The implementation of the support measures already planned by the financial staff is becoming urgent and now the activation should be immediate due to the rise of coronavirus cases and the - forced - successive restrictive measures by the government…………
The possibility of a new lockdown may have been ruled out by the Prime Minister himself, but sectors such as catering and tourism are living this nightmare for the second time since last March with the first outbreak of the coronavirus.. The estimates of YPOIK are that the fall in the turnover in the tourist units until the end of July had met the forecasts that had been made from the spring for contraction up to 80%, while at the beginning of the month, before the increase of cases in tourist areas, August was expected to be "a little better", something that so far has not been confirmed. Similar forecasts were made for the catering and the "satellite" services of tourism which now have a parallel downward trend.
The antidotes to the threatening padlocks and the sharp rise in unemployment are two: Measures to support employment and liquidity for businesses.
In the field of employment, a new set of measures has been under discussion since July, which will not only maintain the jobs - a role that the SYN-Ergasia program had taken on with little success - but will also provide incentives for new recruitment, mainly in sectors that accept the strongest blow from the health crisis. In a general context, a grid of subsidies for insurance contributions and tax incentives for new jobs has been requested, which should now be finalized and implemented in practice..
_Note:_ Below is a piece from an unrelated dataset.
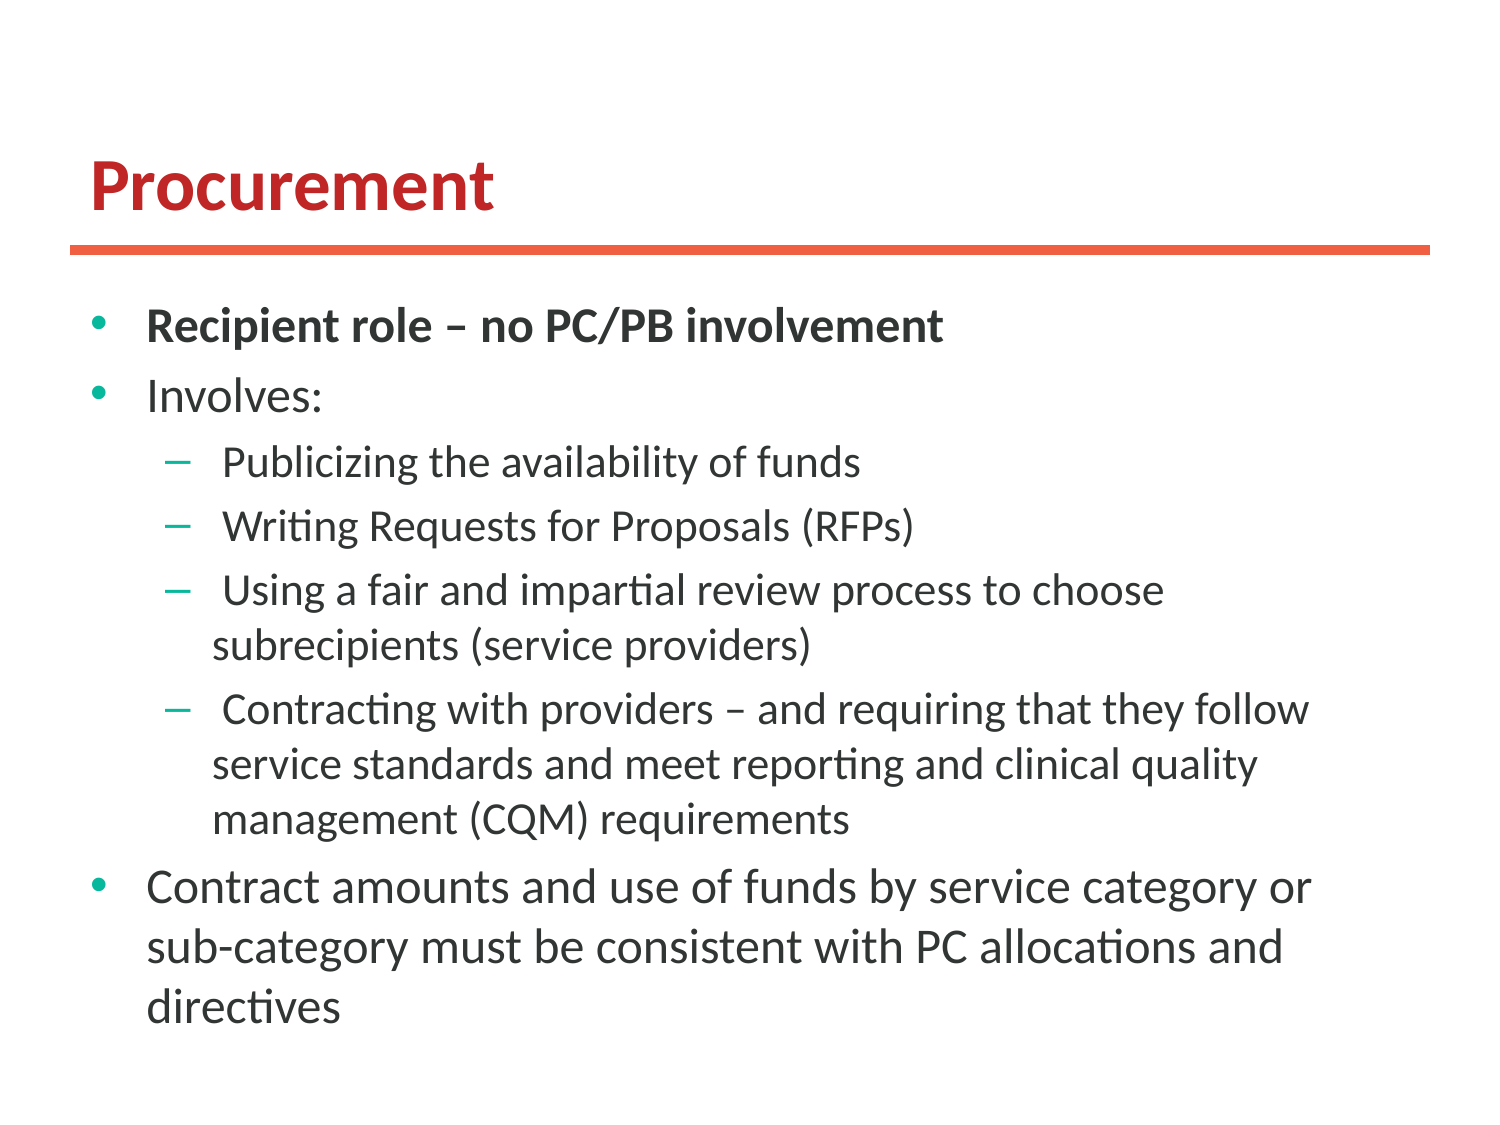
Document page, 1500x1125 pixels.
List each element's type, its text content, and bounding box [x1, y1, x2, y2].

There are more measures to provide liquidity to companies to avoid "padlocks". particularly:
The Ministry of Finance has already announced the third cycle of repayable advance through which low-interest loans of more than 1 billion. companies in companies that have proven to have a large reduction in turnover due to the crisis. In its initial amount 1 billion. euros are expected to be added in addition 200 million. euros estimated to be the balances of the repayable advance II. For the return of the amount of the repayable advance III, the data of the period March - July will be taken into account, thus opening the range of potential beneficiaries, putting the tourist companies first, but not excluding the companies that did not enter the first and second cycle. specific measure.
The Ministry of Development is preparing a second amount guarantee package 2,5 billion. euros that will start running in the coming weeks to supply working capital to companies that see their turnover continue to decline in the crisis that affects all sectors of the economy horizontally. In fact, at this stage there is more optimism for better cooperation on the part of the banks, as financial institutions seem to recognize that without more liquidity in the crisis period they will face a new wave of red loans that will be added to the current.
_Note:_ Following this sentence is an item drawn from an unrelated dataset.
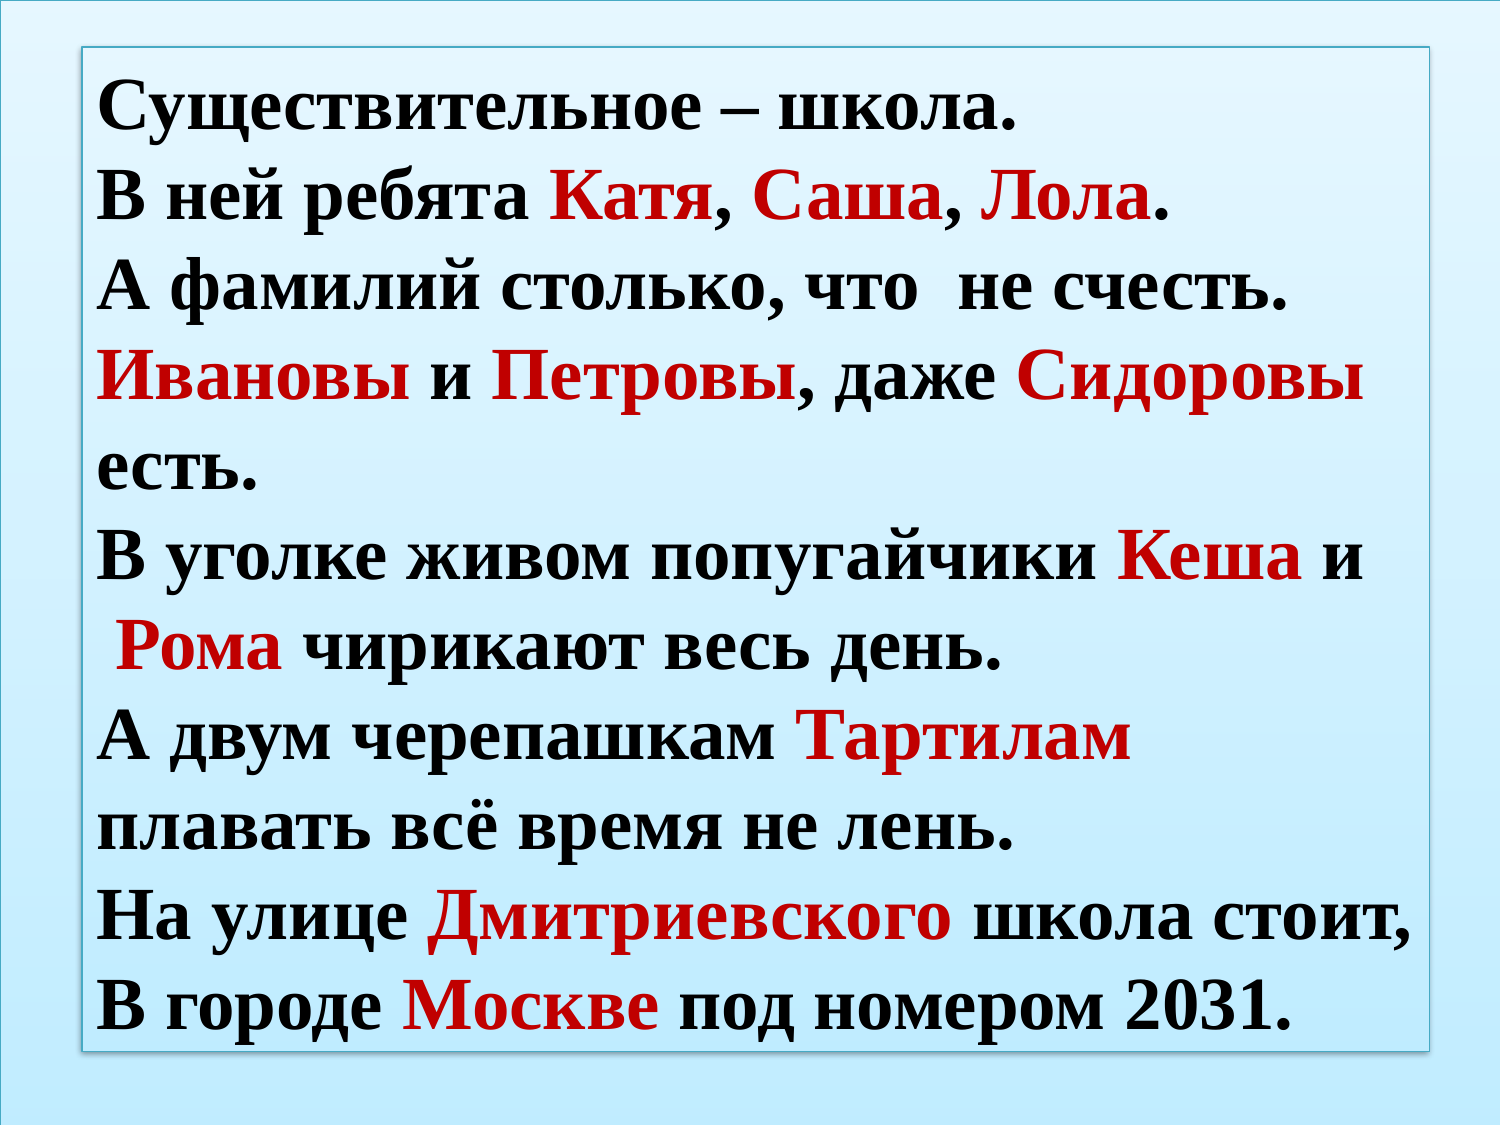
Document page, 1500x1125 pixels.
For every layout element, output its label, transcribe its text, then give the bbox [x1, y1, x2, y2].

text_box [0, 0, 1500, 1125]
text_box Существительное – школа. В ней ребята Катя, Саша, Лола. А фамилий столько, что не счесть. Ивановы и Петровы, даже Сидоровы есть. В уголке живом попугайчики Кеша и Рома чирикают весь день. А двум черепашкам Тартилам плавать всё время не лень. На улице Дмитриевского школа стоит, В городе Москве под номером 2031. [81, 46, 1430, 1052]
The adjustment to 12 interest-free or 24 installments with interest rate up to 2,5% on the tax liabilities of the affected companies which have been postponed until the end of September. This new arrangement is expected to start in early October and the installments will start to be paid from the beginning of 2021. The relevant legislation is in the final stage of elaboration and is expected to go to Parliament within the next week..
On the table
All these measures, which have been under development since July, may be supplemented with new ones in the direction of maintaining jobs.. For example the issue of extension until the end of time reduced by 40% rent for the affected companies and their employees, which has reasonably provoked many reactions from the owners, is currently excluded from the Ministry of Finance.. However, there are pressures to reconsider the measure with a greater involvement of the State in the loss of income of the owners.
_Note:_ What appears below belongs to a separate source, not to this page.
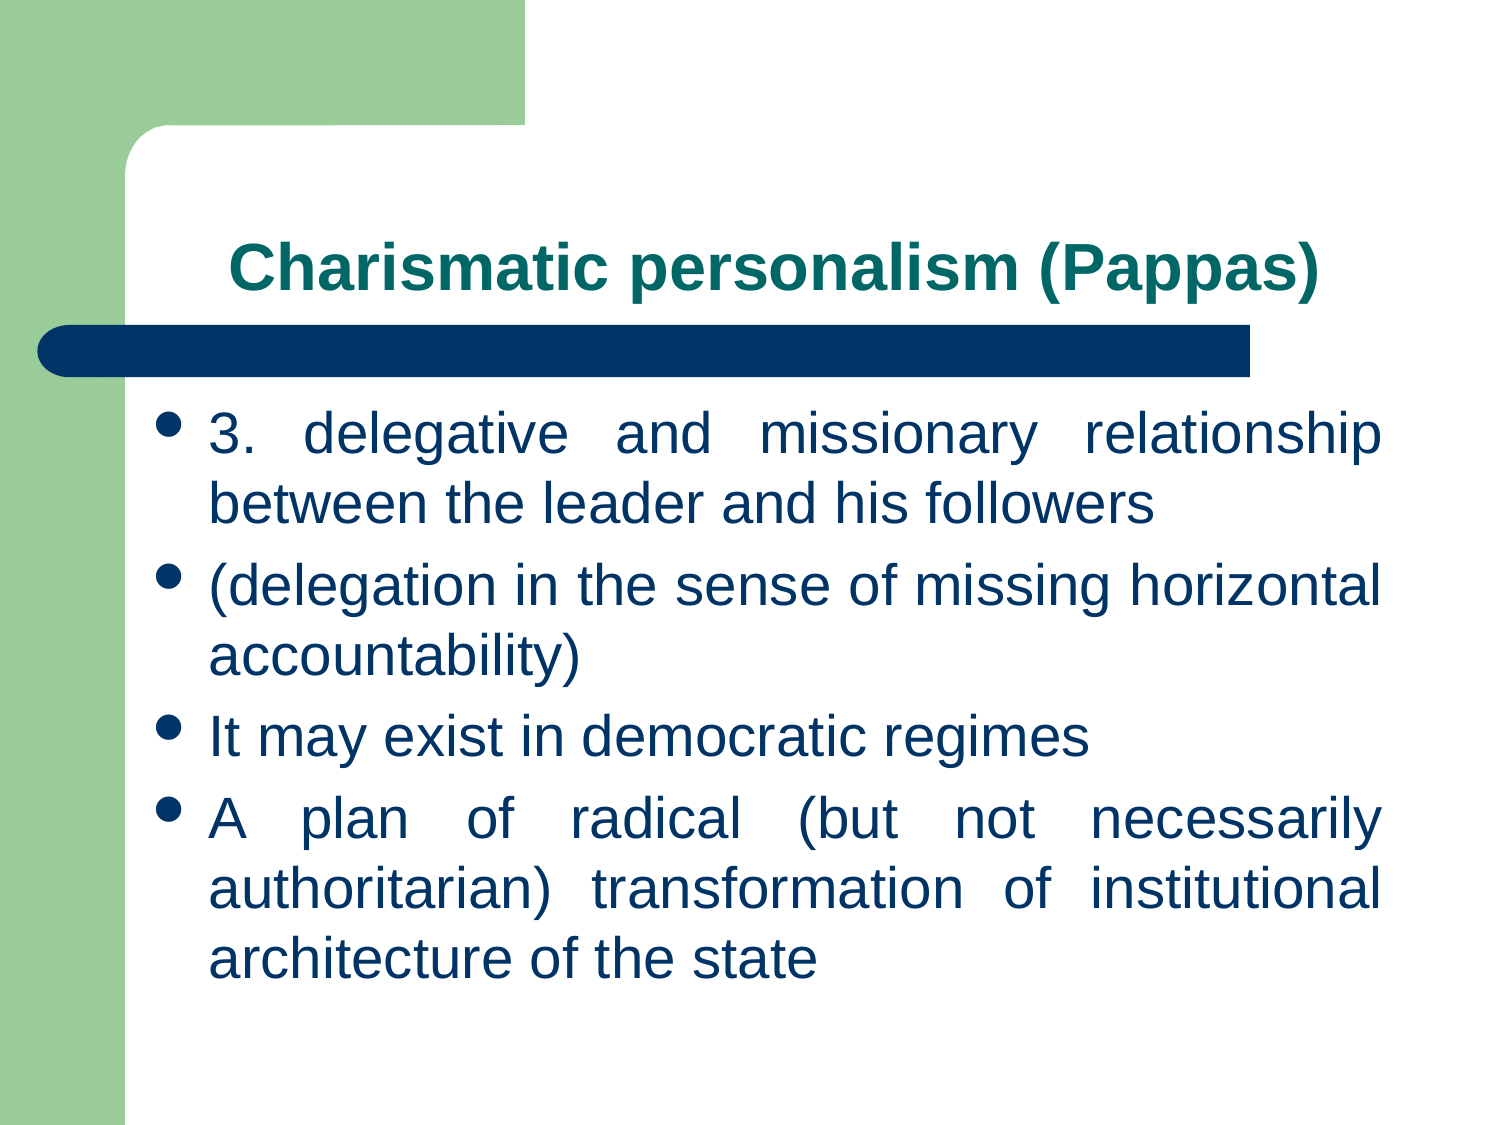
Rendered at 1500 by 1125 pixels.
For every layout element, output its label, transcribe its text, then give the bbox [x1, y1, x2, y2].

list 3. delegative and missionary relationship between the leader and his followers (delegation in the sense of missing horizontal accountability) It may exist in democratic regimes A plan of radical (but not necessarily authoritarian) transformation of institutional architecture of the state [137, 387, 1400, 999]
title Charismatic personalism (Pappas) [125, 125, 1425, 313]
Exit to markets and Community funds
The Ministry of Finance should not only implement the measures but also find a way to finance them by renewing the cushion of approx. 33 billion. euro.
In the first phase, YPOIK is preparing to make a new exit in the markets with a five-year bond from which it will draw 2,5-3 billion. euro. This is given that despite the crisis, the yield on the five-year bond was yesterday at 0,23% and therefore enables the possibility of cheap borrowing and at the same time renews the presence of Greece in the international money markets.
Apart from direct lending, YPOIK has been waiting since the beginning of the summer at least 1,4 billion. from the SURE Community Employment Support Initiative. The initiative has been approved since April but the European Commission waited for requests from all countries before disbursing money.. Greece has requested an amount above 1,4 billion. euro which is its share but can get more if another Member State does not use the initiative.
A source of funding will be 640 million. Greece is expected to receive from bond profits due to the continuation of the reforms it has undertaken in the context of enhanced supervision. It should be preceded by the completion of the 8th evaluation and the money is expected to enter the state coffers before the end of the year.
The agreement on the recovery fund also gives fiscal space. Even if we have to wait until April and after the recovery plans of all Member States are approved before we get the advance payment 10% provided for in the Summit the benefit may also be retroactive. The possibility to include in the national recovery program expenditures for the support of the health system, of jobs and businesses that have been done since March automatically reduces both the budget and the primary budget deficit. It therefore enables - if cash is available - to finance new measures to support the economy.
Last and not so desirable at the moment is the solution of lending from the ESM program amounting to 240 million. euro which was also approved with the package of measures 540 billion. last April. So far, due to the fear of a "light" memorandum from the European Support Mechanism through the use of this tool, no Member State has applied to join this initiative.. With the second wave of the pandemic just around the corner, the situation is expected to change with the first candidate countries of the European South. From this lending mechanism Greece can get up to 2% of its GDP (about 3,7 billion. euro) with almost zero interest rate.